Hey there. I’m kind of going through a difficult phase in my life and would really love any kind of book (fiction/non-fiction are both welcome) where the main theme is about a character who never loses hope despite going through long periods of pain/struggle.
I know I could search the subreddit for this genre but I’d really just love to connect with the community 🙂
by RicketyStupidity145
4 Comments
Try A Million Tomorrows by Kris Middaugh. It’s about a terminal cancer patient and a doctor who risks everything to save her. (Non spicy romance with a dash of scifi)
Orbital by Samantha Harvey (very hopeful but there are some tense moments).
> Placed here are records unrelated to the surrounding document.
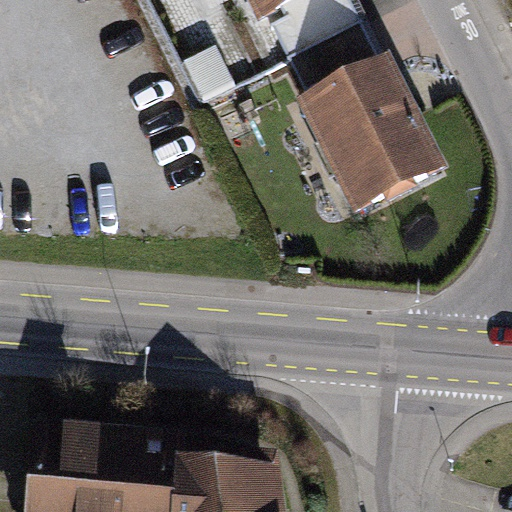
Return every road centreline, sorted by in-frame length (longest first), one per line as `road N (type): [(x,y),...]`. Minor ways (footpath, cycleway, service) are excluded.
road 1 (tertiary): [(0,317),(400,350)]
road 2 (residential): [(400,350),(393,511)]
road 3 (residential): [(457,0),(511,116)]
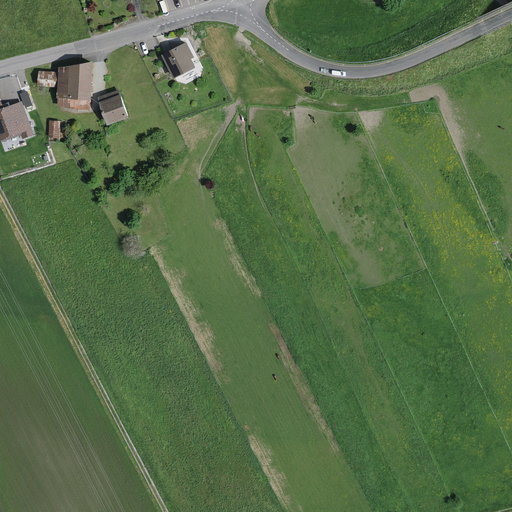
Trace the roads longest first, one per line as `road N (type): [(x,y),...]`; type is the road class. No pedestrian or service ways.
road 1 (unclassified): [(0,189),(166,511)]
road 2 (unclassified): [(241,3),(300,59),(363,72),(405,62),(511,12)]
road 3 (unclassified): [(0,68),(241,3)]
A meditation on what it means to be human via 24 hours in the life/lives of astronauts on the international space station. It is beautiful.
If you want something totally calm and healing, the monk and robot series by Becky Chambers is perfect. Tea monk travels the roads, giving tea and comfort. Stumbles upon a sentient robot – a “species” that has not been seen by humans in centuries. They travel together. Robot just wants to see what people are up to. TBH all of Becky Chambers books are pretty hopeful but some do have tragedy or triggering events. Robot/monk is the exception, as it’s more a philosophical, travel (?) novel.
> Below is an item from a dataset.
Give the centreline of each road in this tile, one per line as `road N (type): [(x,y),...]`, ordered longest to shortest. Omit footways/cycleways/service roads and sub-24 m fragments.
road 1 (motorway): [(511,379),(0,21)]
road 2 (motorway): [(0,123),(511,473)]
And for something completely random, Anne of Green Gables series. The first one skews a bit YA but the entire series is just a collection of fallible humans doing human things. Everyone has some good in them. No one is perfect. Basically great if you like to sitting back with a cup of tea to hear some town gossip, local legends and tall tales.
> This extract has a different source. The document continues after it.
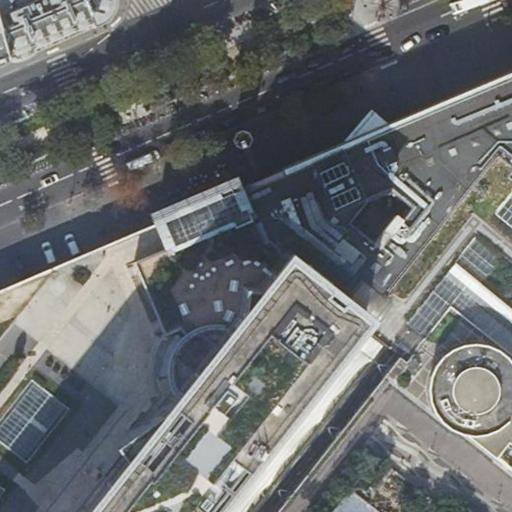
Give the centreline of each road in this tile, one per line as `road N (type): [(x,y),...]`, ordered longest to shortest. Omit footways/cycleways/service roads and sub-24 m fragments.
road 1 (secondary): [(0,203),(412,25)]
road 2 (residential): [(14,511),(107,387),(23,325),(0,355)]
road 3 (secondary): [(174,30),(0,104)]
The Goblin Emperor by Katherine Addison
**Something in the Woods Loves You** by Jarod Anderson
**Be Water, My Friend** by Shannon Lee is about the martial arts philosophy of her father Bruce Lee, but it’s also a soothing and optimistic book about perseverance.
**Sweet Bean Paste** by Durian Sukegawa
**All Systems Red** by Martha Wells
I’ve also got a few idiosyncratic recommendations that helped me during really rough times: The Hobbit, The Girl Who Loved Tom Gordon, This is Chance!, Honeybees and Distant Thunder, and The Forest of Wool and Steel. Not quite in line with your request, but I found them all deeply reassuring.